When he was in bed, she sat beside him and read the nightly instalment of Beatrix Potter. Strong-featured, flaxen-haired, he was his mother’s son, as unlike Julian as could be.
‘Now read it all again,’ he said as she closed the book.
‘You must be joking. It’s ten to seven. Ten to seven.’
‘I like that book, but I don’t think a dog would ever go to tea with a cat or take it a bunch of flowers. It’s stupid to give people flowers. They only die.’ He threw himself about on the bed, laughing scornfully. Perhaps, Susan thought, as she tucked him up again, he wasn’t so unlike Julian, after all.

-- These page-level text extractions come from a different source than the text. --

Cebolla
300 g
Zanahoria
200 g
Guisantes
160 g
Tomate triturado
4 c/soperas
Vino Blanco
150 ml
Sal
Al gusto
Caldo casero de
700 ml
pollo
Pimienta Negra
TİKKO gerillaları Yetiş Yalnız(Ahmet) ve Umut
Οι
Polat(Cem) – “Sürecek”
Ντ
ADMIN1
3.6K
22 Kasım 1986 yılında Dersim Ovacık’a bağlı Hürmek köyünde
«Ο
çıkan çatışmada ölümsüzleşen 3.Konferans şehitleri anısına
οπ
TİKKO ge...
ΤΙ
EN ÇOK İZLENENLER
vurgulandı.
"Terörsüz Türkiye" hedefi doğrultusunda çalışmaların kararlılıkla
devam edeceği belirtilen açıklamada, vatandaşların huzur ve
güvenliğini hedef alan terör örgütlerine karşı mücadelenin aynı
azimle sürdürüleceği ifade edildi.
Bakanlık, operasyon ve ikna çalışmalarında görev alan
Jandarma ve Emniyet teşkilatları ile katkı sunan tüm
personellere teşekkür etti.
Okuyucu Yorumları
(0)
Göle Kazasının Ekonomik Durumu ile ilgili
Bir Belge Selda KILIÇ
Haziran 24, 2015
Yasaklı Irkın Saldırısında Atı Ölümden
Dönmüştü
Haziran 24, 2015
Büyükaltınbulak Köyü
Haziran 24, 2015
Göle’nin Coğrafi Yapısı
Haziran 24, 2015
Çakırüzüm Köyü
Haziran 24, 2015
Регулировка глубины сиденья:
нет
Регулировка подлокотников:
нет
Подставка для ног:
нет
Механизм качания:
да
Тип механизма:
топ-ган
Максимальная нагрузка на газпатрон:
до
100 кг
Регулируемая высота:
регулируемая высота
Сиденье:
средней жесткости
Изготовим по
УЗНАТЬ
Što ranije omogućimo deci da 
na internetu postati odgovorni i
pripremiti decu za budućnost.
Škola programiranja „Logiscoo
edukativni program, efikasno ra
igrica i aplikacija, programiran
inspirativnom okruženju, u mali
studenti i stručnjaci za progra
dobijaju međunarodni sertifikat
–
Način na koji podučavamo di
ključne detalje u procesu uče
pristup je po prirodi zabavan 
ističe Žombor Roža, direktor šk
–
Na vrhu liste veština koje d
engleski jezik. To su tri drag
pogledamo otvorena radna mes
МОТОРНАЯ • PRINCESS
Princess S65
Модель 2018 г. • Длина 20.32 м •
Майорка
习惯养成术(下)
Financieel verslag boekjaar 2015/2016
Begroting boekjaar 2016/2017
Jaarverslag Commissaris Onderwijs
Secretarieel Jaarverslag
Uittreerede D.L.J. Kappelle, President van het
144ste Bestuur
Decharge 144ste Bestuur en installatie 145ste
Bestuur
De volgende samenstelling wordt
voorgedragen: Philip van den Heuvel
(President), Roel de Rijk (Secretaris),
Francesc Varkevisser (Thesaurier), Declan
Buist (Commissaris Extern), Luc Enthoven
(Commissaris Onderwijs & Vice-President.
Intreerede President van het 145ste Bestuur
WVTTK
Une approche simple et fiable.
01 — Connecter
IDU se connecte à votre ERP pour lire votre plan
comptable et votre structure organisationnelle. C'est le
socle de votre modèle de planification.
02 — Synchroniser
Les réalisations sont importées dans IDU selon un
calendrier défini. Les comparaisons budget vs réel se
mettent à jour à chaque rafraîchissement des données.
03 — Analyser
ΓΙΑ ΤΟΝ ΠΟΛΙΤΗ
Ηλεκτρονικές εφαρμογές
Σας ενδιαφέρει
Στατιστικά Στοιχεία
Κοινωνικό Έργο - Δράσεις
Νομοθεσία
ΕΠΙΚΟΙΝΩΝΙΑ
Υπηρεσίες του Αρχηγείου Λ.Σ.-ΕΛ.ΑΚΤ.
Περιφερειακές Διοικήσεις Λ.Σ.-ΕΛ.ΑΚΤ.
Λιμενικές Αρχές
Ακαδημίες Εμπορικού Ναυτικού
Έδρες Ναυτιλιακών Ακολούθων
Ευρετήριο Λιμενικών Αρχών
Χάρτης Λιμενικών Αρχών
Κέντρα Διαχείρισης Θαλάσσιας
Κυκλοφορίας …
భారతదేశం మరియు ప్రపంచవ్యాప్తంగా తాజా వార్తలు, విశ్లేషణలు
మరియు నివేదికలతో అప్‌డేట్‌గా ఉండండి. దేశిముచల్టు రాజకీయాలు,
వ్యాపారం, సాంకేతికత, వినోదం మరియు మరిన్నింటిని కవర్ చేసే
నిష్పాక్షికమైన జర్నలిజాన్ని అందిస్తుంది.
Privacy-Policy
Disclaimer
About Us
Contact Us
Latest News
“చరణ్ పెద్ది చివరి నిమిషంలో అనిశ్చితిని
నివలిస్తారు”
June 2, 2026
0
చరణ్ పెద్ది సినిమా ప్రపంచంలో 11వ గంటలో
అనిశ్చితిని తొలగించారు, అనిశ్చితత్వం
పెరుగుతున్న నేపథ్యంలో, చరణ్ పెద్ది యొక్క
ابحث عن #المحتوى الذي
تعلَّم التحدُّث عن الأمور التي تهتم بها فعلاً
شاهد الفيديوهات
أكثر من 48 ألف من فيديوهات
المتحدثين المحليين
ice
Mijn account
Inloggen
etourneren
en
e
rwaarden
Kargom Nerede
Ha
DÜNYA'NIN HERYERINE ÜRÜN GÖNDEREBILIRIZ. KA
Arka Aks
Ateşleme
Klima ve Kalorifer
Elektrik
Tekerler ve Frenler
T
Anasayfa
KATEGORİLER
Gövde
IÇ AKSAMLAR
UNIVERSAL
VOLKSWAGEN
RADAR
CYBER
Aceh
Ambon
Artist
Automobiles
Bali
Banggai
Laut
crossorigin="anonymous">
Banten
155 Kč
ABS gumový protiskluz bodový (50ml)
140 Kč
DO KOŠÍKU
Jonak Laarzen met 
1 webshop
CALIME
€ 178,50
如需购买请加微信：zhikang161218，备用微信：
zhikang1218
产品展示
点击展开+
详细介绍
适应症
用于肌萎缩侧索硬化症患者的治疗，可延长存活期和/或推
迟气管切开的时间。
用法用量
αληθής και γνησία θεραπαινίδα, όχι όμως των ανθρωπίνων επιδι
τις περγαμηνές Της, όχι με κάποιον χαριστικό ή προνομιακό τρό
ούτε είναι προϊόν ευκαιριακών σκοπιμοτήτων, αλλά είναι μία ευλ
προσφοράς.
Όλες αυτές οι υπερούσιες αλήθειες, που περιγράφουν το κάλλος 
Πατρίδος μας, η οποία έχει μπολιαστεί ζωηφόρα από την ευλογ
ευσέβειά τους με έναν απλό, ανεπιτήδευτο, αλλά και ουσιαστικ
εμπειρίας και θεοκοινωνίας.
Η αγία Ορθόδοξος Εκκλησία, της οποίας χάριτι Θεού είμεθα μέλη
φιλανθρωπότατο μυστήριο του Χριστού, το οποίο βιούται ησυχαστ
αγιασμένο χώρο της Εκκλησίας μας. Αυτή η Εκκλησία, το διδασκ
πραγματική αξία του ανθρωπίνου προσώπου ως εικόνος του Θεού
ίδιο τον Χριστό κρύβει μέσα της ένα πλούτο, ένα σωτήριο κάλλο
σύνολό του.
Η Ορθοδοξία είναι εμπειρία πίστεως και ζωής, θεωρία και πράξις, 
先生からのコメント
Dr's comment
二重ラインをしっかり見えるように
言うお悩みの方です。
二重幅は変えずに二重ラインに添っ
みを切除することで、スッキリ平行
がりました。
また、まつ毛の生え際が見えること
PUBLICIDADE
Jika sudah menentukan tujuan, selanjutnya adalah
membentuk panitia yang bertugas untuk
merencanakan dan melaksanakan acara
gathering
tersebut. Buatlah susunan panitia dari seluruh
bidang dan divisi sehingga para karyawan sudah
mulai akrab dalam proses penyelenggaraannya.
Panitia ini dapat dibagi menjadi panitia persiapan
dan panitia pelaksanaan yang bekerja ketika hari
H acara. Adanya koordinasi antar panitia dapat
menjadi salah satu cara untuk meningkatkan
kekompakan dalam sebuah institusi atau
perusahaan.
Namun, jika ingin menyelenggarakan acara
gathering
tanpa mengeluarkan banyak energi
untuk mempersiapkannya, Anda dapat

‘I tidied up all your papers,’ he said, opening one eye. ‘I can have my cars on your desk, if I tidy up, can’t I?’
‘I suppose so. I bet you didn’t tidy up the garden.’
Immediately he simulated exhaustion, pulling the bedclothes over his head.
‘One good turn deserves another,’ Susan said and she went out into the garden to collect the scattered fleet of cars from lawn and flower-beds.
The street was deserted now and dusk was falling. The lamps, each a greenish translucent jewel, came on one by one and Winters’ gate cast across the road a fantastic shadow like lace made by a giant’s hand.
Susan was groping for toys in the damp grass when she heard a voice from behind the hedge. ‘I think this is your son’s property.’ Feeling a little absurd—she had been on all-fours—she got up and took the two-inch long lorry from Bob North’s hands.
‘Thanks,’ she said. ‘It would never do to lose this.’
‘What is it, anyway?’
‘A kind of road sweeper. He had it in his stocking.’
‘Good thing I spotted it.’
‘Yes, indeed.’ She moved away from the fence. This was the longest conversation she had ever had with Bob North and she felt it had been deliberately engineered, that he had come out on purpose to speak to her. Once again he was staring at the ruined turf. She felt for a truck under the lilac bush.